You can also google “TSA PreCheck hours of operation” and include the name of your airport. Or, you can tweet AskTSA for the answer.
Location of TSA PreCheck lanes
TSA PreCheck lanes aren’t available at every security checkpoint. If you’re flying out of a large airport, you may waste more time walking to the TSA PreCheck lane than you would have saved by entering the regular security lane.
Some airports may decide to open or close the TSA PreCheck lane depending on the amount of travelers that day. In other words, if the TSA doesn’t feel the lines are long enough to warrant opening the TSA PreCheck lane, you’ll have to go through the regular security lane like everyone else.

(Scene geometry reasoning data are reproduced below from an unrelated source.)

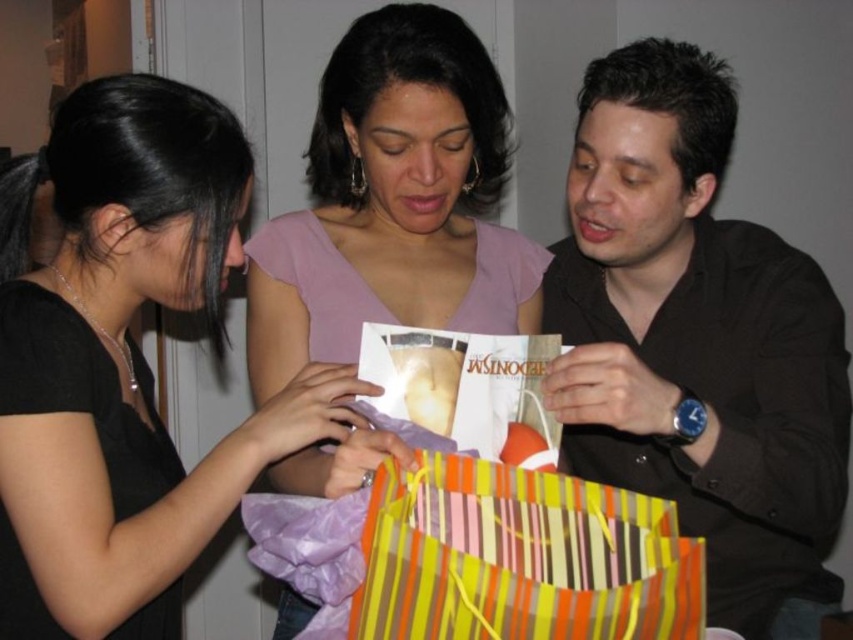
Question: Is pink fabric shirt at center bigger than striped paper gift bag at lower center?

Choices:
 (A) no
 (B) yes

Answer: (B)

Question: Is matte purple blouse at center positioned at the back of pink fabric shirt at center?

Choices:
 (A) no
 (B) yes

Answer: (A)

Question: Considering the relative positions of black matte shirt at right and matte purple blouse at center in the image provided, where is black matte shirt at right located with respect to matte purple blouse at center?

Choices:
 (A) right
 (B) left

Answer: (A)

Question: Estimate the real-world distances between objects in this image. Which object is closer to the matte purple blouse at center?

Choices:
 (A) black matte shirt at right
 (B) striped paper gift bag at lower center

Answer: (B)

Question: Among these points, which one is nearest to the camera?

Choices:
 (A) [335, 236]
 (B) [692, 632]
 (C) [648, 124]
 (D) [0, 401]

Answer: (B)

Question: Which is farther from the pink fabric shirt at center?

Choices:
 (A) matte purple blouse at center
 (B) black matte shirt at right
 (C) striped paper gift bag at lower center

Answer: (C)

TSA PreCheck can be a valuable and convenient way to speed through airport security. But at the end of the day, it’s really up to the TSA officers whether or not they want to staff the TSA PreCheck lane. This stinks, because you can pay the $85 TSA PreCheck fee and receive no more benefit than anyone else, although this is rare.
Consider Global Entry instead of TSA PreCheck
Here’s the hack of the day: You can sign-up for Global Entry instead of TSA PreCheck, and still get TSA PreCheck.. When you have Global Entry, you’ll also be approved for TSA PreCheck on most flights. And Global Entry also helps you avoid the long lines at U.S. Customs and Immigration when you return to the U.S. from overseas.

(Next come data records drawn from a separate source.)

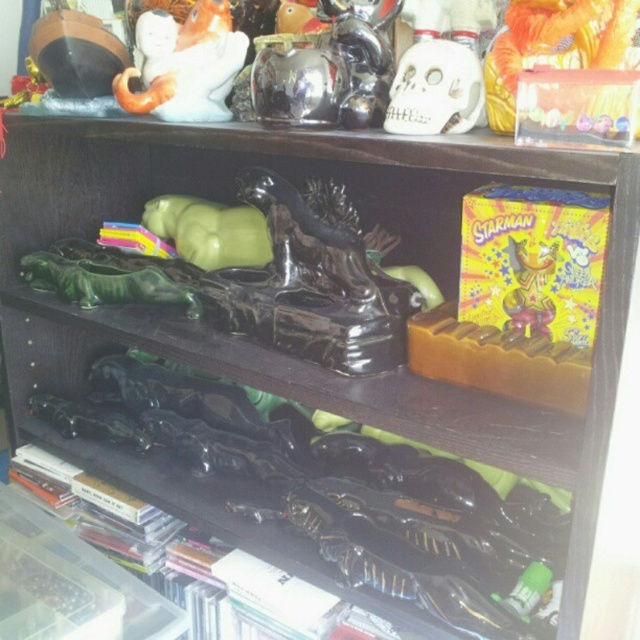
Based on the photo, who is positioned more to the left, orange plastic toy at upper right or white matte skull at upper center?

Positioned to the left is white matte skull at upper center.

Does orange plastic toy at upper right have a smaller size compared to white matte skull at upper center?

Actually, orange plastic toy at upper right might be larger than white matte skull at upper center.

Is point (600, 26) more distant than point (408, 132)?

No.

Locate an element on the screen. This screenshot has height=640, width=640. orange plastic toy at upper right is located at coordinates (554, 45).

Based on the photo, is green rubber toy at center positioned behind shiny yellow plastic toy at upper right?

Yes, green rubber toy at center is further from the viewer.

Consider the image. Does green rubber toy at center have a lesser height compared to shiny yellow plastic toy at upper right?

No, green rubber toy at center is not shorter than shiny yellow plastic toy at upper right.

Which is behind, point (177, 196) or point (554, 243)?

Positioned behind is point (177, 196).

Locate an element on the screen. The width and height of the screenshot is (640, 640). green rubber toy at center is located at coordinates (209, 230).

Between white glossy statue at upper left and orange plastic toy at upper right, which one is positioned higher?

white glossy statue at upper left is above.

Identify the location of white glossy statue at upper left. The image size is (640, 640). click(x=184, y=65).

To qualify for Global Entry, you must be one of the following:
- U.S. citizen
- Lawful permanent resident of the U.S.
- Citizen of Argentina
- Citizen of India
- Citizen of Colombia
- Citizen of the United Kingdom
- Citizen of Germany
- Citizen of Panama
- Citizen of Singapore
- Citizen of South Korea
- Citizen of Switzerland
- Citizen of Taiwan
- Mexican nationals
As is the case with TSA PreCheck, if you have a criminal background, you probably will not be approved for Global Entry. You can apply for Global Entry online and schedule an appointment for an interview with a Customs and Border Protection officer. Or, if you don’t want to wait for a Global Entry appointment, there are some Global Entry centers that accept walk-ins.
There is a $100 application fee, but the same cards that cover the price of enrollment with TSA PreCheck also cover the price of Global Entry enrollment (one or the other, but not both). So if you travel internationally, you may as well get Global Entry.

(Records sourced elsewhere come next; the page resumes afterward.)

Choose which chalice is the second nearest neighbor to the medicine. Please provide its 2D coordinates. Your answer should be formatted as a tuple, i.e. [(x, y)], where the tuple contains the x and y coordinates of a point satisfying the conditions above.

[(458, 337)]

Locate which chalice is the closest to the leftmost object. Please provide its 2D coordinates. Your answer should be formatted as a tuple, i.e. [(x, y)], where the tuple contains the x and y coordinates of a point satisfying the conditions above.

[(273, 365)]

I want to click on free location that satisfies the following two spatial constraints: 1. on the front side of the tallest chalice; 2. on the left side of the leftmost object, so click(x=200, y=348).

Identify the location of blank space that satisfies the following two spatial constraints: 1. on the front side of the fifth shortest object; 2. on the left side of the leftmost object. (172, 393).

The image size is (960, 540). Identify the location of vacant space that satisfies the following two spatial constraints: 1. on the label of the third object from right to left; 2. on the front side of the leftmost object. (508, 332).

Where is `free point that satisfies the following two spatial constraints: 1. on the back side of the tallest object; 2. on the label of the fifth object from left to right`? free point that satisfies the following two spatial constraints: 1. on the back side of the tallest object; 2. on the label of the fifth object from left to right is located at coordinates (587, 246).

TSA PreCheck can save you time and stress at airport security checkpoints. You won’t have to take off your shoes, light jacket or belt and you can keep your toiletries and laptop in your bag.
TSA PreCheck costs $85 and is valid for five years, but if you pay with cards like the Chase Sapphire Reserve® or The Platinum Card® from American Express, you’ll get your first application fee reimbursed (credit worth up to $100). Applying for TSA PreCheck is simple, but you’ll need to schedule a meeting where you’ll receive a background check. And you’ll also need to be fingerprinted and complete a short interview before you’re approved.